Task item:
If a line in the records below contains the word "anticomplete", copy it out.
****************************************
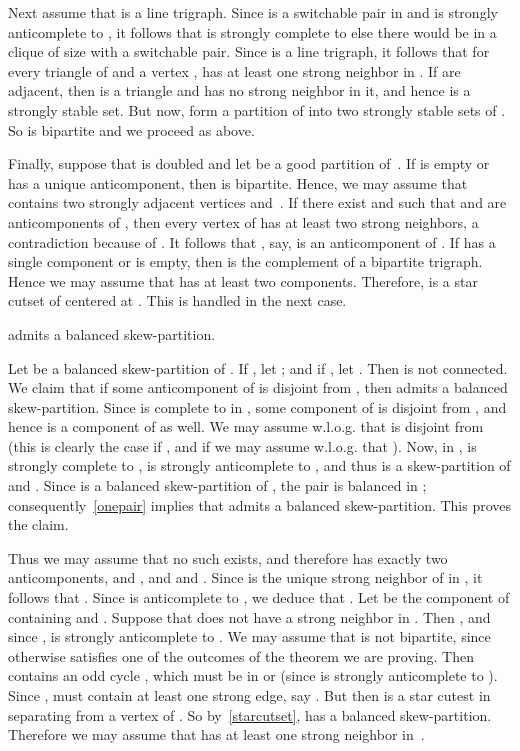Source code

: \documentclass[11 pt] {article}
\newcounter{claim}
\begin{document}
Next assume that  is a line trigraph. Since  is a
switchable pair in  and  is strongly anticomplete to , it follows that  is strongly complete to
 else there would be in  a
clique of size  with a switchable pair. Since  is
a line trigraph, it follows that for every triangle  of  and a
vertex ,  has at least one strong neighbor
in . If  are adjacent, then
 is a triangle and  has no strong neighbor in it, and
hence  is a strongly stable set. But now,
 form a partition of  into
two strongly stable sets of .  So  is bipartite and we proceed as
above.

Finally, suppose that  is doubled and let  be a good
partition of~.  If  is empty or has a unique anticomponent,
then  is bipartite.  Hence, we may assume that  contains two
strongly adjacent vertices  and~.  If there exist  and
 such that  and  are anticomponents
of , then every vertex of  has at least two strong
neighbors, a contradiction because of .  It follows that ,
say, is an anticomponent of .  If  has a single component or
is empty, then  is the complement of a bipartite trigraph.  Hence
we may assume that  has at least two components.  Therefore, 
is a star cutset of  centered at .  This is handled in the next
case.

  admits a balanced skew-partition.

Let  be a balanced skew-partition of . If , let ; and if , let .
Then  is not connected. We claim that if some anticomponent 
of  is disjoint from , then  admits a balanced skew-partition. Since  is complete to  in , some component  of
 is disjoint from , and hence  is a component of
 as well.  We may assume w.l.o.g. that  is disjoint from 
(this is clearly the case if , and if
 we may assume w.l.o.g. that ).  Now, in ,  is strongly complete to ,  is strongly anticomplete to , and thus
 is a skew-partition of  and .  Since  is a
balanced skew-partition of , the pair  is balanced in ;
consequently~\ref{onepair} implies that  admits a balanced skew-partition. This proves the claim.

Thus we may assume that no such  exists, and therefore  has
exactly two anticomponents,  and , and  and . Since  is the unique strong neighbor of  in , it
follows that . Since  is anticomplete to ,
we deduce that . Let  be the component
of  containing  and . Suppose that 
does not have a strong neighbor in .  Then , and since
,  is strongly anticomplete to . We may assume
that  is not bipartite, since otherwise  satisfies one of the
outcomes of the theorem we are proving. Then  contains an odd cycle
, which must be in  or  (since  is strongly
anticomplete to ).  Since ,  must contain at
least one strong edge, say . But then  is a star cutest
in  separating  from a vertex of . So
by~\ref{starcutset},  has a balanced skew-partition. Therefore we
may assume that  has at least one strong neighbor in~.
\end{document}
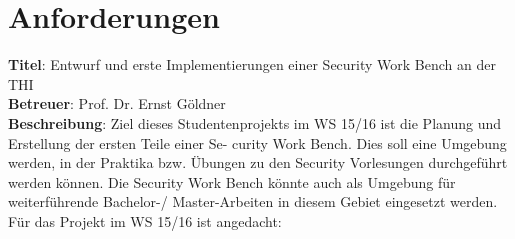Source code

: \chapter{Anforderungen}

\textbf{Titel}: Entwurf und erste Implementierungen einer Security Work Bench an der THI \\
\textbf{Betreuer}: Prof. Dr. Ernst Göldner\\
\textbf{Beschreibung}:
Ziel dieses Studentenprojekts im WS 15/16 ist die Planung und Erstellung der ersten Teile einer Se-
curity Work Bench. Dies soll eine Umgebung werden, in der Praktika bzw. Übungen zu den Security
Vorlesungen durchgeführt werden können. Die Security Work Bench könnte auch als Umgebung für
weiterführende Bachelor-/ Master-Arbeiten in diesem Gebiet eingesetzt werden.\\
Für das Projekt im WS 15/16 ist angedacht:

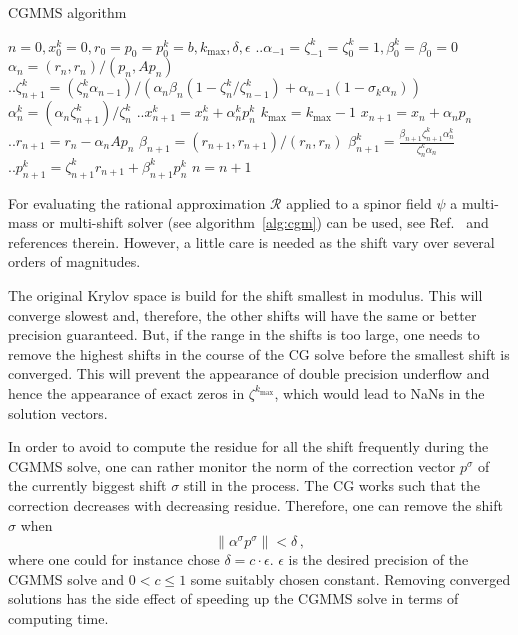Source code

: \begin{algorithm}
  \caption{CGMMS algorithm}
  \label{alg:cgm}
  \begin{algorithmic}[1]
    \vspace{.2cm}
    \STATE $n=0, x_0^k = 0, r_0 = p_0 = p_0^k = b, k_\mathrm{max},
    \delta, \epsilon$
    \STATE  $\biggl.\biggr.\alpha_{-1} = \zeta_{-1}^k = \zeta_0^k = 1, \beta_0^k = \beta_0 = 0$
    \REPEAT
    \STATE $\alpha_n = (r_n, r_n) / (p_n, A p_n)$
    \STATE $\biggl.\biggr.\zeta_{n+1}^k = (\zeta^k_n  \alpha_{n-1}) / 
      (\alpha_n \beta_n(1 - \zeta_n^k / \zeta^k_{n-1}) + \alpha_{n-1}
      (1-\sigma_k\alpha_n))$
    \STATE $\alpha^k_n = (\alpha_n \zeta_{n+1}^k)/ \zeta_n^k$
    \STATE $\biggl.\biggr.x_{n+1}^k = x_n^k + \alpha_n^k p_n^k$
    \STATE $k_\mathrm{max} = k_\mathrm{max} -1$
    \ENDIF
    \ENDFOR
    \STATE $x_{n+1} = x_n + \alpha_n p_n$
    \STATE $\biggl.\biggr.r_{n+1} = r_n - \alpha_n Ap_n$
    \STATE $\beta_{n+1} = (r_{n+1}, r_{n+1}) / (r_n, r_n)$
    \STATE $\beta_{n+1}^k = \frac{\beta_{n+1} \zeta_{n+1}^k \alpha_n^k}{\zeta_{n}^k\alpha_n}$
    \STATE $\biggl.\biggr.p_{n+1}^k = \zeta_{n+1}^k r_{n+1} + \beta_{n+1}^k p_n^k$
    \STATE $n=n+1$
  \end{algorithmic}
\end{algorithm}


For evaluating the rational approximation $\mathcal{R}$ applied to a
spinor field $\psi$ a multi-mass or multi-shift solver (see
algorithm~\ref{alg:cgm}) can be used, see Ref.~\cite{Chiarappa:2006hz}
and references therein. However, a little care is needed
as the shift vary over several orders of magnitudes.

The original Krylov space is build for the shift smallest in
modulus. This will converge slowest and, therefore, the other shifts
will have the same or better precision guaranteed. But, if the
range in the shifts is too large, one needs to remove the highest
shifts in the course of the CG solve before the smallest shift is
converged. This will prevent the appearance of double precision
underflow and hence the appearance of exact zeros in
$\zeta^{k_\mathrm{max}}$, which would lead to 
NaNs in the solution vectors.

In order to avoid to compute the residue for all the shift frequently
during the CGMMS solve, one can rather monitor the norm of the
correction vector $p^\sigma$ of the currently biggest shift $\sigma$
still in the process. The CG works such that the correction decreases
with decreasing residue. Therefore, one can remove the shift $\sigma$
when
\[
\|\alpha^\sigma p^\sigma\| < \delta\,,
\]
where one could for instance chose $\delta =
c\cdot\epsilon$. $\epsilon$ is the desired precision of the CGMMS
solve and $0<c\leq1$ some suitably chosen constant. Removing converged
solutions has the side effect of speeding up the CGMMS solve in terms
of computing time.

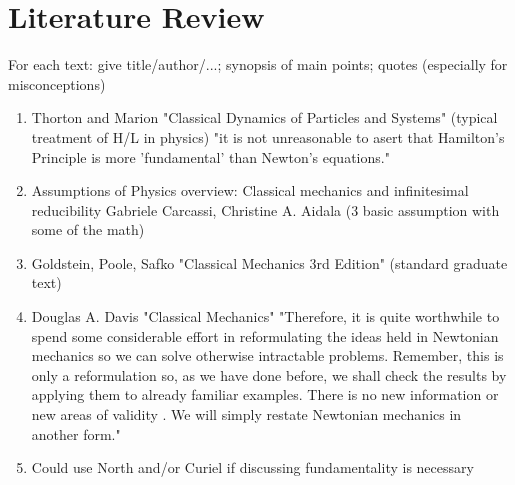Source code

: \documentclass{article}
\begin{document}
\section{Literature Review}
For each text: give title/author/...; synopsis of main points; quotes (especially for misconceptions)

\begin{enumerate}
\item Thorton and Marion "Classical Dynamics of Particles and Systems"
(typical treatment of H/L in physics)
"it is not unreasonable to asert that Hamilton's Principle is more 'fundamental' than Newton's equations."
\item Assumptions of Physics overview:
Classical mechanics and infinitesimal reducibility
Gabriele Carcassi, Christine A. Aidala (3 basic assumption with some of the math)
\item Goldstein, Poole, Safko "Classical Mechanics 3rd Edition"
(standard graduate text)
\item Douglas A. Davis "Classical Mechanics"
"Therefore, it is quite worthwhile to spend some considerable effort in reformulating the ideas held in Newtonian mechanics so we can solve otherwise intractable problems. Remember, this is only a reformulation so, as we have done before, we shall check the results by applying them to already familiar examples. There is no new information or new areas of validity . We will simply restate Newtonian mechanics in another form."
\item Could use North and/or Curiel if discussing fundamentality is necessary

\end{enumerate}
\end{document}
****************************************
Answer to this problem:
switchable pair in  and  is strongly anticomplete to , it follows that  is strongly complete to
 we may assume w.l.o.g. that ).  Now, in ,  is strongly complete to ,  is strongly anticomplete to , and thus
follows that . Since  is anticomplete to ,
,  is strongly anticomplete to . We may assume
anticomplete to ).  Since ,  must contain at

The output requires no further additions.